Nicht ganz sagen können, was die beiden mehr an Violenes plötzlichem Aussehen oder veränderten kraftloseren Verhalten und Auftreten schockiert, brauchen beide einige Momente um sich zu sammeln.
„... du blutest im Gesicht", liegt es dann an Anni, ihre Stimme zuerst wiederzufinden und das Offensichtliche besorgt anzusprechen. Die Platzwunde an Violenes Stirn musternd.
„Was... ist da draußen passiert, Vio? Wo sind wir hier...?", schafft Amelie es, dann auch etwas zu sagen, wobei auch bei ihr die Besorgnis nicht zu überhören ist.
„Ich hatte nicht damit gerechnet, das ihr uns finden würdet... es war doch meine Sache. Das hier musste ich alleine klären. Ich wollte gar nicht, dass ihr das seht... das ihr... das alles erfahrt...", redet Violene weiter, nicht wirklich auf das Gesagte der beiden Mädchen eingehend. Den Blick weiterhin halb abwesend auf einen unbestimmten Punkt fixiert, die Stimme zwischen mal leiser und mal lauter schwankend.
Worauf Anni und Amelie sich besorgt ansehen. Was auch immer da draußen noch geschah, es könnte sehr wahrscheinlich gesundheitliche Folgen mit sich bringen. Und wenn ihnen hier unten die Hände gebunden sind und eine medizinische Versorgung nicht möglich ist, bleibt ihnen wohl nur noch zu hoffen. Hoffen, das sie es schnell genug hier raus schaffen. Lebend.

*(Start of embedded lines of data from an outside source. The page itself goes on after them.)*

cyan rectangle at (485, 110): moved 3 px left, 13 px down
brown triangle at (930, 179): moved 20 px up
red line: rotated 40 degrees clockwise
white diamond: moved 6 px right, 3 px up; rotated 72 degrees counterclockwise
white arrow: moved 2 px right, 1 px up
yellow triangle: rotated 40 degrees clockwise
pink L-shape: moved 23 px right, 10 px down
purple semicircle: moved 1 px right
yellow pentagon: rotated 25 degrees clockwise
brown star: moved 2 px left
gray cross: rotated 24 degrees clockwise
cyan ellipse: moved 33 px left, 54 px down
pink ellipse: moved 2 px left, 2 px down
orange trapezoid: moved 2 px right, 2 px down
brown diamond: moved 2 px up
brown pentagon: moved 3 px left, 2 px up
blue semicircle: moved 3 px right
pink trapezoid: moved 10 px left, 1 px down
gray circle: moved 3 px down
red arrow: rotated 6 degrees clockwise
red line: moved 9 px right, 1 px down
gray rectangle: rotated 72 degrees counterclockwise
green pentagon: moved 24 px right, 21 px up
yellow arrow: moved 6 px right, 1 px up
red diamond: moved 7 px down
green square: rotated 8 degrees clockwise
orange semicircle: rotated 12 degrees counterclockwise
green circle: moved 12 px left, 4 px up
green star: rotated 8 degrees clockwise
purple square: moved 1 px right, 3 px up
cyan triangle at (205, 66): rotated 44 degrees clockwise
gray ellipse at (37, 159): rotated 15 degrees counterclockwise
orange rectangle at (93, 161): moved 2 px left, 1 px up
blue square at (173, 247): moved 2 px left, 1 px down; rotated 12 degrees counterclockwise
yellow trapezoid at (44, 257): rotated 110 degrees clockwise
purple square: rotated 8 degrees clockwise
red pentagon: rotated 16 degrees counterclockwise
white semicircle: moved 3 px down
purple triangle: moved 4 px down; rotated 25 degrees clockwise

„Es tut mir leid... ich bin ein bisschen müde...", schafft Violene es, dann mit einem matten Grinsen wieder zu ihren Freundinnen zu sehen, „Wir sind... auf der Tiefseespalterinsel... mein Onkel... dieser Mann... ist ... oder nannte... sich mein Onkel. Aber... wir sind nicht... blutsverwandt... Er hat gelogen. All die Jahre. Er ist böse..."
Wieder wechseln Anni und Amelie ein paar Blicke miteinander. Dass sie nicht wirklich mit diesem Mann verwandt ist, hatten sie unterbewusst schon ein bisschen gehofft. Und das mit diesem Typen alles andere als zu spaßen ist, war ihnen auch schon bei seinem ersten Auftritt direkt klar. Nur der Name Tiefseespalter sagt ihnen nichts. Ob dieser Name mit diesem unheimlichen Sog zusammenhängen könnte, welcher sie zur Notlandung auf die Insel zwang?
Viele Fragen brennen den beiden jungen Reiterinnen auf der Seele, doch als sie den Blick heben und wieder zu Violene sehen hat diese die Augen geschlossen und scheint ruhig ein und auszuatmen. Die Müdigkeit hat die braunhaarige Reiterin nun endgültig eingeholt und fest im Griff. Noch nicht ganz sicher, wie schlau es wäre selbst auch die Augen für ein paar Stunden Schlaf zu schließen, machen Anni und Amelie es sich selbst wieder an der kalten Felswand gemütlich und setzen sich hin. Auch nicht lange brauchend, bis der Schlaf sie einholt.